By Lisa Keen
PENNSYLVANIA MARRIAGES: A federal judge on Tuesday declared a ban on same-sex couples marrying in Pennsylvania to be a violation of the equal protection and due process guarantees of the U.S. Constitution. U.S. District Court Judge John Jones III (an appointee of President George W. Bush) said the plaintiff couples suffer “a multitude of daily harms” from the ban. “We are a better people than what these laws represent,” wrote Jones in Whitewood v. Wolf, “and it is time to discard them into the ash heap of history.” Republican Governor Tom Corbett’s press office said Tuesday evening the governor had not yet made a decision regarding whether to appeal the ruling. Last November, he vowed to defend the ban.

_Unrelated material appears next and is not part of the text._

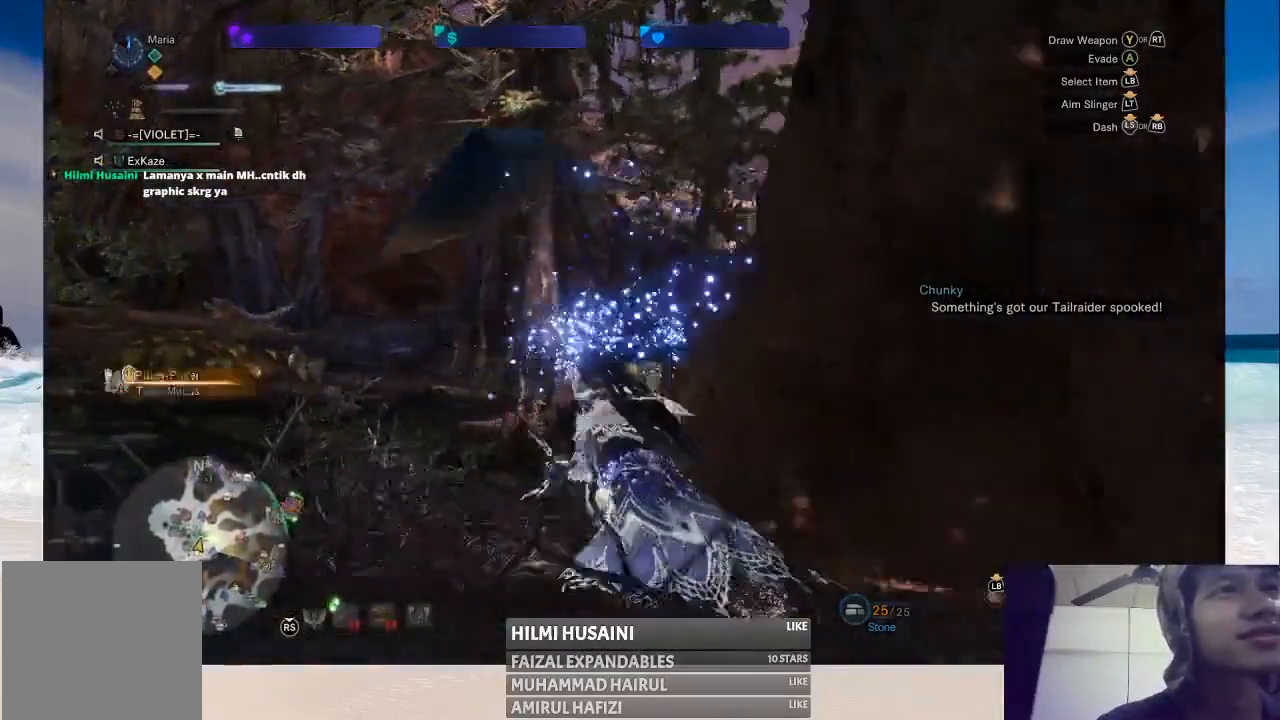
{"buttons": [], "left_stick": "up-left", "right_stick": "center", "events": [[250, "right_stick", "center"]]}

NINTH CIRCUIT SPEEDS IDAHO: The Ninth Circuit panel that granted Idaho an emergency stay on Thursday granted a stay on Tuesday to remain in place until it can rule on the merits of the state’s appeal of a district court ruling that the state ban on same-sex couples marrying is unconstitutional. The panel also expedited Idaho’s appeal of Judge Candy Dale’s May 13 ruling in Latta v. Otter. Oral argument will take place the week of September 8 in San Francisco. In issuing the panel’s stay, one judge, Obama appointee Andrew Hurwitz, indicated he believes the Ninth Circuit’s ruling in SmithKline v. Abbott -that laws targeting gays require heightened scrutiny– will make it difficult for Idaho’s ban to survive. But he also said he believes the Supreme Court’s granting of a stay in the Utah case sent a “clear message” that stays should be granted on district court rulings against state bans on same-sex couples marrying.

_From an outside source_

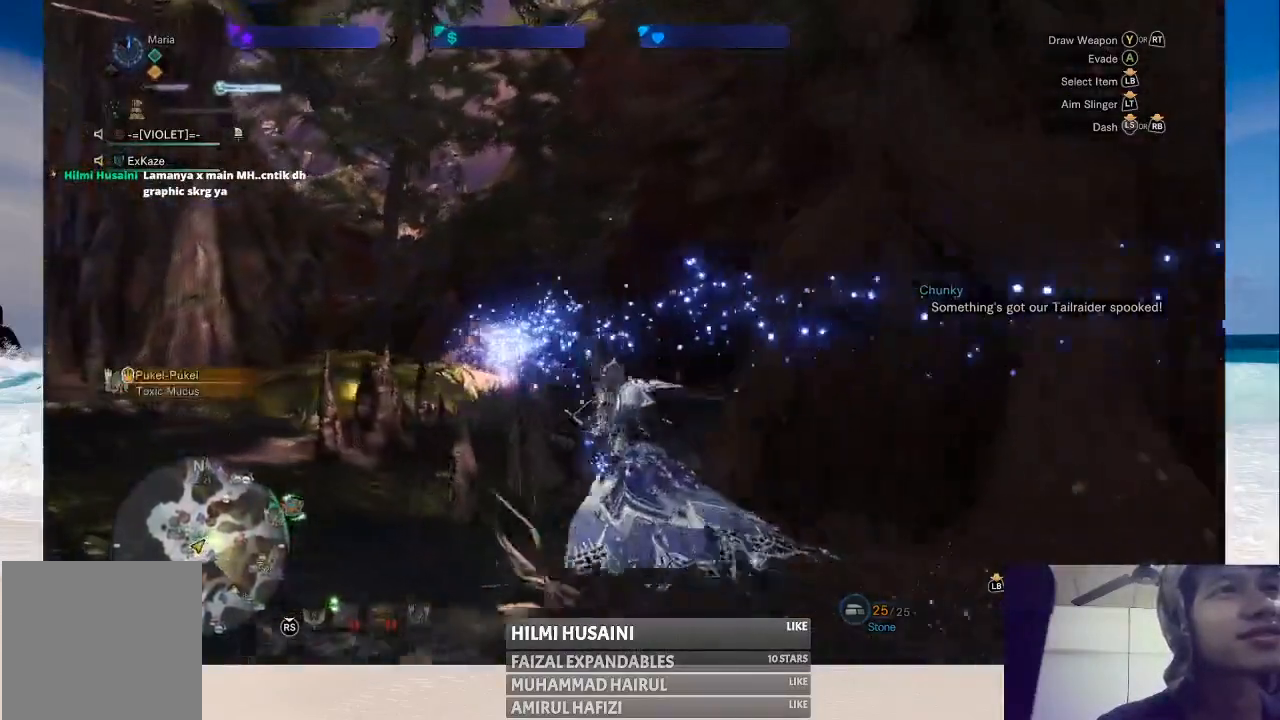
{"buttons": [], "left_stick": "up-left", "right_stick": "center", "events": []}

AMBASSADOR NUMBER SIX: President Obama this month nominated an openly gay State Department fellow to serve as the U.S. ambassador to Vietnam. Ted Osius has 25 years of experience as a State Department officer in Asia, including years advising the ambassador to India and serving as deputy chief of the U.S. mission in Jakarta. He had a stint as political and management officer at the U.S. Embassy in Vatican City. And he is currently an associate professor at the National War College in Washington, D.C. The State Department website profiled Osius and his spouse, Clayton Bond, last June as part of its Pride Month recognition. Bond is a foreign service officer at the State Department’s Bureau of African Affairs. Osius and Bond were married in Canada. Previously, President Obama named openly gay men as ambassadors to five other countries.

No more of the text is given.